Lt. Andrew Smith, transferred in 2011, also accused Deputy Chief Scott Gerlicher of conducting a "witch hunt" against him and Sgt. Patrick King, also reassigned.

"No matter what we did, Gerlicher was going to find a problem or manufacture a problem," Smith said.

Smith and King have sued the city of Minneapolis, alleging they were transferred in retaliation for their roles in a 2007 investigation into corruption inside the department.

The trial, which enters its fourth day Thursday, has lifted a curtain on some of the internal conflicts in the department. The city denies the officers were victims of retaliation.
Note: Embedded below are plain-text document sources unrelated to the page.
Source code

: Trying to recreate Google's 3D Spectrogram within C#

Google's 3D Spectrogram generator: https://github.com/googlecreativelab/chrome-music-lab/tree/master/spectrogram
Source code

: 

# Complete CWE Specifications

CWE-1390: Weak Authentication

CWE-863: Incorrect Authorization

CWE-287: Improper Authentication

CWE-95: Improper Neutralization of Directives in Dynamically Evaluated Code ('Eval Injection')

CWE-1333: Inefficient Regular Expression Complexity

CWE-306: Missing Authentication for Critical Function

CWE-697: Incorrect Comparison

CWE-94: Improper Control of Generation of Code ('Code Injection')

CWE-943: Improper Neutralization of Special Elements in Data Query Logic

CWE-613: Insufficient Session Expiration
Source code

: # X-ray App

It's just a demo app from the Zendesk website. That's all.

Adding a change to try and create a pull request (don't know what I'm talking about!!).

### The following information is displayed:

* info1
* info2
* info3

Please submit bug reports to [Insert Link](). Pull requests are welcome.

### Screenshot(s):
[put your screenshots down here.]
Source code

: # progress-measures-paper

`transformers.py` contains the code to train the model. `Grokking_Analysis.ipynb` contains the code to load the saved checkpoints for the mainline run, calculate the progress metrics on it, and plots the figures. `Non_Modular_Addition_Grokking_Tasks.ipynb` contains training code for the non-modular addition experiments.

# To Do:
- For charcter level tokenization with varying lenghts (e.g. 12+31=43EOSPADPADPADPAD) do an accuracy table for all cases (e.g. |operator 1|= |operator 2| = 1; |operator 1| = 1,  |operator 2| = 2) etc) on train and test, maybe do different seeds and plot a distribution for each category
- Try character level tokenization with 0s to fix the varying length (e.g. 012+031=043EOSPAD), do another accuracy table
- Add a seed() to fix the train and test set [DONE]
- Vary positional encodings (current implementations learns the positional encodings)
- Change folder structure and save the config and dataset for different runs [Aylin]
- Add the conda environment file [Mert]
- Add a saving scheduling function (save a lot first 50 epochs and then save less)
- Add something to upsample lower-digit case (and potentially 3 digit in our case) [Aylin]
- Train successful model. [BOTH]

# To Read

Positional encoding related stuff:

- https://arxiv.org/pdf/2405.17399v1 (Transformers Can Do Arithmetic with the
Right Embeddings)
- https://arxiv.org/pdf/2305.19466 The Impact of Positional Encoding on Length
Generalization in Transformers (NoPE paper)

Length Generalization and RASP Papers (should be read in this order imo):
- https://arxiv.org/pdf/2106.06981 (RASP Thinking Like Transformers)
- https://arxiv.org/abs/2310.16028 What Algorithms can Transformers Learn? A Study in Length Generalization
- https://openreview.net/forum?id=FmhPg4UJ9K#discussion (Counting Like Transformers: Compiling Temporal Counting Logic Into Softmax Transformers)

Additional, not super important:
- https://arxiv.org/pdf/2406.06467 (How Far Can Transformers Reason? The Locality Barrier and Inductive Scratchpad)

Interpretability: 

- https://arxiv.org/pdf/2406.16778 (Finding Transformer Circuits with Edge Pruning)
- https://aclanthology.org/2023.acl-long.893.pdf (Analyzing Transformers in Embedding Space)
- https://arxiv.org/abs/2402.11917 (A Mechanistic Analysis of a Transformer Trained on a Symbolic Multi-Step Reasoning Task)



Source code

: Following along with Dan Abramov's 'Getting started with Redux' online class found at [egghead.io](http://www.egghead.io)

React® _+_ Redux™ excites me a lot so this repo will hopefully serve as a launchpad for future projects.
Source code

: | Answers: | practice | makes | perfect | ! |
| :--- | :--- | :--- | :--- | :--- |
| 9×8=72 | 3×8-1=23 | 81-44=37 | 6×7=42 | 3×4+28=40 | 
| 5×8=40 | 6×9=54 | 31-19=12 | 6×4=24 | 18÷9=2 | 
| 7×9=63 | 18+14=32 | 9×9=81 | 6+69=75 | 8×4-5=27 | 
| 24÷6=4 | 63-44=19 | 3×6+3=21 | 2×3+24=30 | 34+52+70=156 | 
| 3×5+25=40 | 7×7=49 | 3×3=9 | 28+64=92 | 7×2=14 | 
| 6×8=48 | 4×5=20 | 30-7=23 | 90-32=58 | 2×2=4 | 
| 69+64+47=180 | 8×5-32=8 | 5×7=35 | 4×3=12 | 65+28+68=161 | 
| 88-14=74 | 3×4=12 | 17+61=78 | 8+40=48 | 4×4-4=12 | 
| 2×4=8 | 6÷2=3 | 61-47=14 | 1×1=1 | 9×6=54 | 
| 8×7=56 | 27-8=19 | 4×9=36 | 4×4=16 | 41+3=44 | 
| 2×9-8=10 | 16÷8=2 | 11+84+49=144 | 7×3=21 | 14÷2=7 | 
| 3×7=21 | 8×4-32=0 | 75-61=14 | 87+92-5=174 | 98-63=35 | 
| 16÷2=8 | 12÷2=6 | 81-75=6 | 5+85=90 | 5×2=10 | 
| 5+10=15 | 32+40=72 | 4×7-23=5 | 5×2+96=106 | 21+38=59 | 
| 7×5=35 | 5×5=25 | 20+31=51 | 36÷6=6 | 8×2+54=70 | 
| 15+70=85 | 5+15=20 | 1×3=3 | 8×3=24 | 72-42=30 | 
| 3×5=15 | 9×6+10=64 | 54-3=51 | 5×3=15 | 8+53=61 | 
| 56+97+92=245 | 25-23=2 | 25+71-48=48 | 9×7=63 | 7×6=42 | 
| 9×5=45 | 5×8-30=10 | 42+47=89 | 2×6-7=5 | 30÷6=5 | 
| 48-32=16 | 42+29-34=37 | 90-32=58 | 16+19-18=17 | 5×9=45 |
Harteau and Dolan are scheduled to testify Friday, and Gerlicher will testify next week.

Smith headed the Violent Offenders Task Force, later merged with the FBI-run Safe Streets Task Force. He testified he was called into a meeting with Harteau and Gerlicher on Feb. 14, 2011, and was told by Harteau that he and King were being "relieved of duty." King was on vacation.

He said Gerlicher told him there were management issues. Smith said he and King were forbidden to return to their office, which made them "look like criminals" and their office like "a crime scene."

"I was shocked," he said. "I believed this course of action would destroy our careers and reputation."

A few hours later, without explanation, he said, the suspensions were lifted and he was told he was being assigned to head the department's juvenile division, and King was moved to the licensing division.

Dolan had approved the transfers, but Smith said the chief later told him "it never should have happened and he was given bad advice." He said Dolan also said King was being "wasted" in the licensing division but that the juvenile division position would be a "good thing" for Smith's career.

Smith said he ran into Harteau at a training session, where he said Harteau smirked and said, "Andy, I hope you are enjoying your new job."

Said Smith, "She seemed to be enjoying my misery."

Patrick Burns, Smith's attorney, has suggested Gerlicher targeted Smith and King because Dolan chose them to investigate allegations of police corruption. Burns said the chief bypassed Gerlicher, who heads the internal affairs unit.

Smith spent much of the day listing and refuting allegations he said had been made against him by Gerlicher before and after the transfer. Assistant City Attorney Tim Skarda said there were explanations for the accusations, which he will bring out later in the trial.